▸ **Task**:
Set down the text read from each picture in the records below, line for line and character for character, covering every one of the records. Leave the pictures themselves out of your answer.

▸ **Task inputs**:
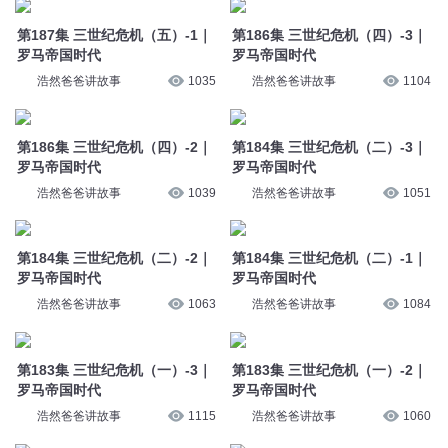
第187集 三世纪危机（五）-1｜
第186集 三世纪危机（四）-3｜
罗马帝国时代
罗马帝国时代
浩然爸爸讲故事
1035
浩然爸爸讲故事
1104
第186集 三世纪危机（四）-2｜
第184集 三世纪危机（二）-3｜
罗马帝国时代
罗马帝国时代
浩然爸爸讲故事
1039
浩然爸爸讲故事
1051
第184集 三世纪危机（二）-2｜
第184集 三世纪危机（二）-1｜
罗马帝国时代
罗马帝国时代
浩然爸爸讲故事
1063
浩然爸爸讲故事
1084
第183集 三世纪危机（一）-3｜
第183集 三世纪危机（一）-2｜
罗马帝国时代
罗马帝国时代
浩然爸爸讲故事
1115
浩然爸爸讲故事
1060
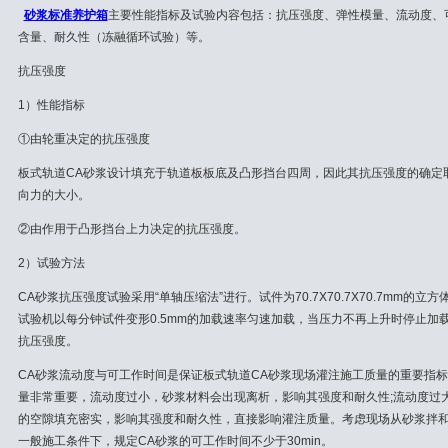
砂浆标准养护箱
主要性能指标及试验内容包括：抗压强度、弹性模量、流动度、
含量、耐久性（冻融循环试验）等。
抗压强度
1）性能指标
①由轮重决定的抗压强度
板式轨道CA砂浆设计填充于轨道板板底及凸形挡台四周，因此其抗压强度的确定
向力的大小。
②由作用于凸形挡台上力决定的抗压强度。
2）试验方法
CA砂浆抗压强度试验采用“单轴压缩法”进行。试件为70.7X70.7X70.7mm
试验机以每分钟试件变形0.5mm的加载速率匀速加载，当压力不再上升时停止加
抗压强度。
CA砂浆流动度与可工作时间是保证板式轨道CA砂浆现场灌注施工质量的重要指
量非常重要，流动度过小，砂浆材料会出现离析，影响其强度和耐久性;流动度过
的空隙填充密实，影响其强度和耐久性，直接影响灌注质量。考虑现场从砂浆拌
一般施工条件下，规定CA砂浆的可工作时间不少于30min。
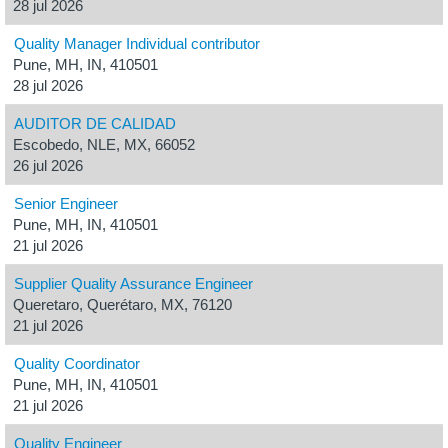
28 jul 2026
Quality Manager Individual contributor
Pune, MH, IN, 410501
28 jul 2026
AUDITOR DE CALIDAD
Escobedo, NLE, MX, 66052
26 jul 2026
Senior Engineer
Pune, MH, IN, 410501
21 jul 2026
Supplier Quality Assurance Engineer
Queretaro, Querétaro, MX, 76120
21 jul 2026
Quality Coordinator
Pune, MH, IN, 410501
21 jul 2026
Quality Engineer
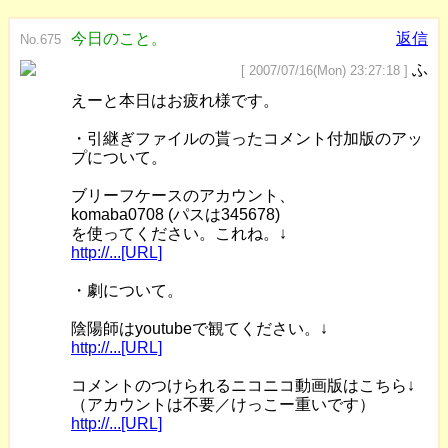
今日のこと。
返信
No.675
ふ
[ 2007/07/16(Mon) 23:27:18 ]
えーと本日はお疲れ様です。
・引継ぎファイルの貰ったコメント付加版のアッ
プについて。
ブリーフケースのアカウント、
komaba0708 (パスは345678)
を使ってください。これね。↓
http://...[URL]
・劇について。
陰陽師はyoutubeで観てください。↓
http://...[URL]
コメントのつけられるニコニコ動画版はこちら↓
（アカウントは不要／けっこー重いです）
http://...[URL]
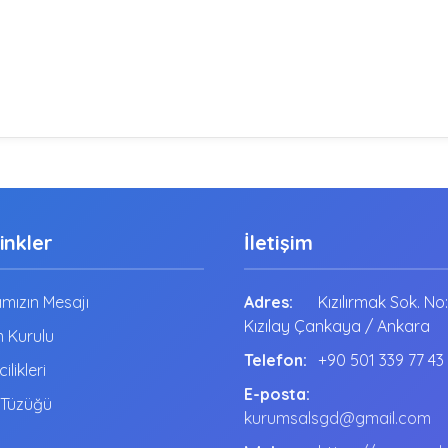
Linkler
İletişim
mızın Mesajı
Adres:
Kızılırmak Sok. No
Kızılay Çankaya / Ankara
 Kurulu
Telefon:
+90 501 339 77 43
cilikleri
E-posta:
 Tüzüğü
kurumsalsgd@gmail.com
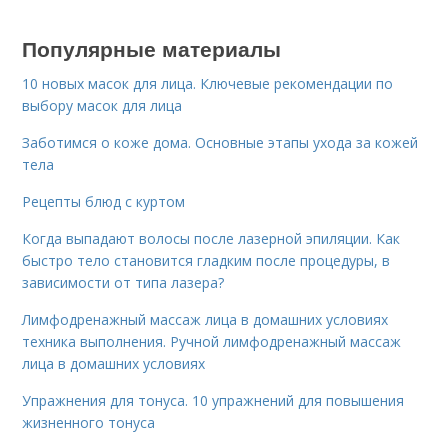
Популярные материалы
10 новых масок для лица. Ключевые рекомендации по
выбору масок для лица
Заботимся о коже дома. Основные этапы ухода за кожей
тела
Рецепты блюд с куртом
Когда выпадают волосы после лазерной эпиляции. Как
быстро тело становится гладким после процедуры, в
зависимости от типа лазера?
Лимфодренажный массаж лица в домашних условиях
техника выполнения. Ручной лимфодренажный массаж
лица в домашних условиях
Упражнения для тонуса. 10 упражнений для повышения
жизненного тонуса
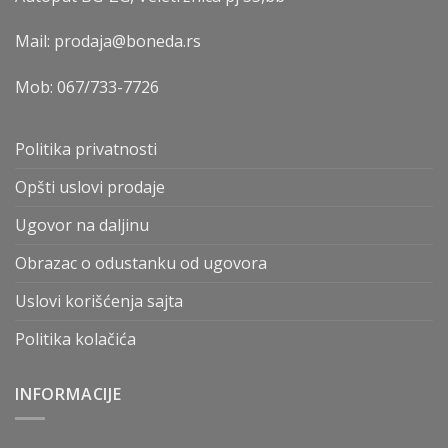
Mail: prodaja@boneda.rs
Mob:
067/733-7726
Politika privatnosti
Opšti uslovi prodaje
Ugovor na daljinu
Obrazac o odustanku od ugovora
Uslovi korišćenja sajta
Politika kolačića
INFORMACIJE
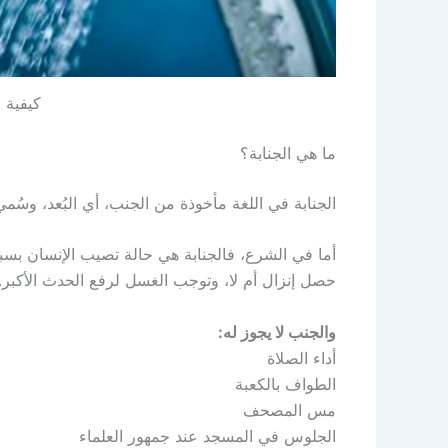
كيفية ا
ما هي الجنابة؟
الجنابة في اللغة مأخوذة من الجنب، أي البُعد، وسُمي 
أما في الشرع، فالجنابة هي حالة تصيب الإنسان بسب
حصل إنزال أم لا، وتوجب الغسل لرفع الحدث الأكبر.
والجنب لا يجوز له:
أداء الصلاة
الطواف بالكعبة
مس المصحف
الجلوس في المسجد عند جمهور العلماء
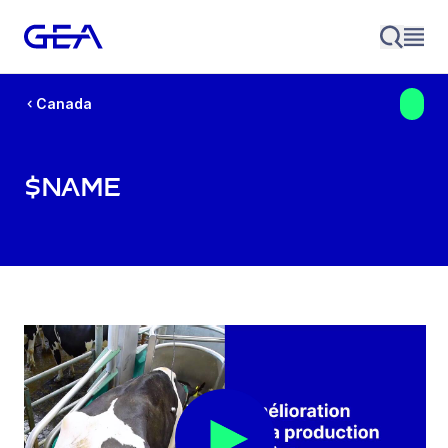
Canada
$name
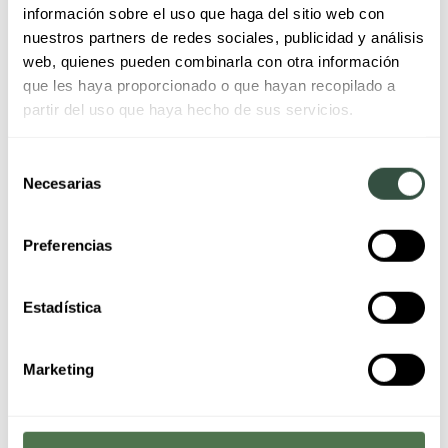
Preguntas frecuentes
información sobre el uso que haga del sitio web con
nuestros partners de redes sociales, publicidad y análisis
sobre cortes de luz en
web, quienes pueden combinarla con otra información
que les haya proporcionado o que hayan recopilado a
invierno
partir del uso que haya hecho de sus servicios.
Selección
¿Ofrecéis mantenimiento
Necesarias
de
consentimiento
eléctrico para edificios y
Preferencias
locales en España?
Estadística
Sí. Los servicios de mantenimiento eléctrico están
disponibles para edificios residenciales y locales
Marketing
comerciales en distintas zonas de España, adaptándose a
las necesidades reales de cada instalación.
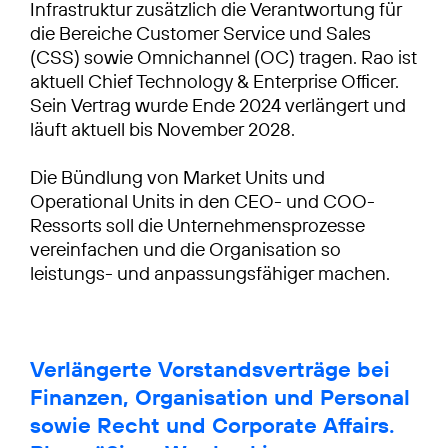
Infrastruktur zusätzlich die Verantwortung für
die Bereiche Customer Service und Sales
(CSS) sowie Omnichannel (OC) tragen. Rao ist
aktuell Chief Technology & Enterprise Officer.
Sein Vertrag wurde Ende 2024 verlängert und
läuft aktuell bis November 2028.
Die Bündlung von Market Units und
Operational Units in den CEO- und COO-
Ressorts soll die Unternehmensprozesse
vereinfachen und die Organisation so
leistungs- und anpassungsfähiger machen.
Verlängerte Vorstandsverträge bei
Finanzen, Organisation und Personal
sowie Recht und Corporate Affairs.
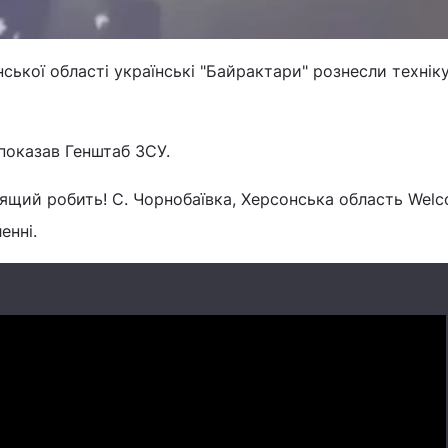
нської області українські "Байрактари" рознесли технік
 показав Генштаб ЗСУ.
щий робить! С. Чорнобаївка, Херсонська область Welc
енні.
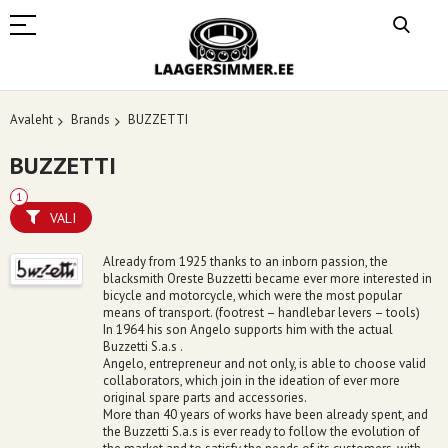
Avaleht
Brands
BUZZETTI
BUZZETTI
VALI
Already from 1925 thanks to an inborn passion, the
blacksmith Oreste Buzzetti became ever more interested in
bicycle and motorcycle, which were the most popular
means of transport. (footrest – handlebar levers – tools)
In 1964 his son Angelo supports him with the actual
Buzzetti S.a.s .
Angelo, entrepreneur and not only, is able to choose valid
collaborators, which join in the ideation of ever more
original spare parts and accessories.
More than 40 years of works have been already spent, and
the Buzzetti S.a.s is ever ready to follow the evolution of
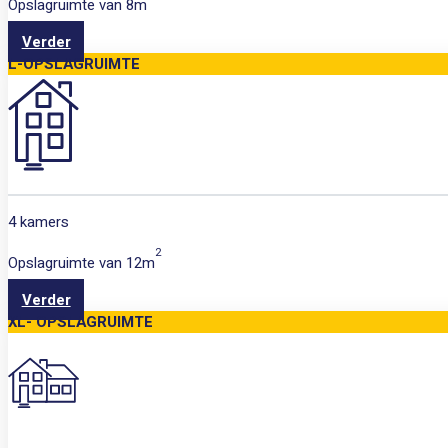
Opslagruimte van
8m
Verder
L-OPSLAGRUIMTE
4 kamers
2
Opslagruimte van
12m
Verder
XL- OPSLAGRUIMTE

▸ **Exercise result**:
第187集 三世纪危机（五）-1｜
第186集 三世纪危机（四）-3｜
罗马帝国时代
罗马帝国时代
浩然爸爸讲故事
1035
浩然爸爸讲故事
1104
第186集 三世纪危机（四）-2｜
第184集 三世纪危机（二）-3｜
罗马帝国时代
罗马帝国时代
浩然爸爸讲故事
1039
浩然爸爸讲故事
1051
第184集 三世纪危机（二）-2｜
第184集 三世纪危机（二）-1｜
罗马帝国时代
罗马帝国时代
浩然爸爸讲故事
1063
浩然爸爸讲故事
1084
第183集 三世纪危机（一）-3｜
第183集 三世纪危机（一）-2｜
罗马帝国时代
罗马帝国时代
浩然爸爸讲故事
1115
浩然爸爸讲故事
1060
砂浆标准养护箱
主要性能指标及试验内容包括：抗压强度、弹性模量、流动度、
含量、耐久性（冻融循环试验）等。
抗压强度
1）性能指标
①由轮重决定的抗压强度
板式轨道CA砂浆设计填充于轨道板板底及凸形挡台四周，因此其抗压强度的确定
向力的大小。
②由作用于凸形挡台上力决定的抗压强度。
2）试验方法
CA砂浆抗压强度试验采用“单轴压缩法”进行。试件为70.7X70.7X70.7mm
试验机以每分钟试件变形0.5mm的加载速率匀速加载，当压力不再上升时停止加
抗压强度。
CA砂浆流动度与可工作时间是保证板式轨道CA砂浆现场灌注施工质量的重要指
量非常重要，流动度过小，砂浆材料会出现离析，影响其强度和耐久性;流动度过
的空隙填充密实，影响其强度和耐久性，直接影响灌注质量。考虑现场从砂浆拌
一般施工条件下，规定CA砂浆的可工作时间不少于30min。
28 jul 2026
Quality Manager Individual contributor
Pune, MH, IN, 410501
28 jul 2026
AUDITOR DE CALIDAD
Escobedo, NLE, MX, 66052
26 jul 2026
Senior Engineer
Pune, MH, IN, 410501
21 jul 2026
Supplier Quality Assurance Engineer
Queretaro, Querétaro, MX, 76120
21 jul 2026
Quality Coordinator
Pune, MH, IN, 410501
21 jul 2026
Quality Engineer
今日のこと。
返信
No.675
ふ
[ 2007/07/16(Mon) 23:27:18 ]
えーと本日はお疲れ様です。
・引継ぎファイルの貰ったコメント付加版のアッ
プについて。
ブリーフケースのアカウント、
komaba0708 (パスは345678)
を使ってください。これね。↓
http://...[URL]
・劇について。
陰陽師はyoutubeで観てください。↓
http://...[URL]
コメントのつけられるニコニコ動画版はこちら↓
（アカウントは不要／けっこー重いです）
http://...[URL]
Linkler
İletişim
mızın Mesajı
Adres:
Kızılırmak Sok. No
Kızılay Çankaya / Ankara
 Kurulu
Telefon:
+90 501 339 77 43
cilikleri
E-posta:
 Tüzüğü
kurumsalsgd@gmail.com
Популярные материалы
10 новых масок для лица. Ключевые рекомендации по
выбору масок для лица
Заботимся о коже дома. Основные этапы ухода за кожей
тела
Рецепты блюд с куртом
Когда выпадают волосы после лазерной эпиляции. Как
быстро тело становится гладким после процедуры, в
зависимости от типа лазера?
Лимфодренажный массаж лица в домашних условиях
техника выполнения. Ручной лимфодренажный массаж
лица в домашних условиях
Упражнения для тонуса. 10 упражнений для повышения
жизненного тонуса
Mail: prodaja@boneda.rs
Mob:
067/733-7726
Politika privatnosti
Opšti uslovi prodaje
Ugovor na daljinu
Obrazac o odustanku od ugovora
Uslovi korišćenja sajta
Politika kolačića
INFORMACIJE
كيفية ا
ما هي الجنابة؟
الجنابة في اللغة مأخوذة من الجنب، أي البُعد، وسُمي 
أما في الشرع، فالجنابة هي حالة تصيب الإنسان بسب
حصل إنزال أم لا، وتوجب الغسل لرفع الحدث الأكبر.
والجنب لا يجوز له:
أداء الصلاة
الطواف بالكعبة
مس المصحف
الجلوس في المسجد عند جمهور العلماء
Canada
$name
Preguntas frecuentes
información sobre el uso que haga del sitio web con
nuestros partners de redes sociales, publicidad y análisis
sobre cortes de luz en
web, quienes pueden combinarla con otra información
que les haya proporcionado o que hayan recopilado a
invierno
partir del uso que haya hecho de sus servicios.
Selección
¿Ofrecéis mantenimiento
Necesarias
de
consentimiento
eléctrico para edificios y
Preferencias
locales en España?
Estadística
Sí. Los servicios de mantenimiento eléctrico están
disponibles para edificios residenciales y locales
Marketing
comerciales en distintas zonas de España, adaptándose a
las necesidades reales de cada instalación.
Infrastruktur zusätzlich die Verantwortung für
die Bereiche Customer Service und Sales
(CSS) sowie Omnichannel (OC) tragen. Rao ist
aktuell Chief Technology & Enterprise Officer.
Sein Vertrag wurde Ende 2024 verlängert und
läuft aktuell bis November 2028.
Die Bündlung von Market Units und
Operational Units in den CEO- und COO-
Ressorts soll die Unternehmensprozesse
vereinfachen und die Organisation so
leistungs- und anpassungsfähiger machen.
Verlängerte Vorstandsverträge bei
Finanzen, Organisation und Personal
sowie Recht und Corporate Affairs.
нської області українські "Байрактари" рознесли технік
 показав Генштаб ЗСУ.
щий робить! С. Чорнобаївка, Херсонська область Welc
енні.
Avaleht
Brands
BUZZETTI
BUZZETTI
VALI
Already from 1925 thanks to an inborn passion, the
blacksmith Oreste Buzzetti became ever more interested in
bicycle and motorcycle, which were the most popular
means of transport. (footrest – handlebar levers – tools)
In 1964 his son Angelo supports him with the actual
Buzzetti S.a.s .
Angelo, entrepreneur and not only, is able to choose valid
collaborators, which join in the ideation of ever more
original spare parts and accessories.
More than 40 years of works have been already spent, and
the Buzzetti S.a.s is ever ready to follow the evolution of
Opslagruimte van
8m
Verder
L-OPSLAGRUIMTE
4 kamers
2
Opslagruimte van
12m
Verder
XL- OPSLAGRUIMTE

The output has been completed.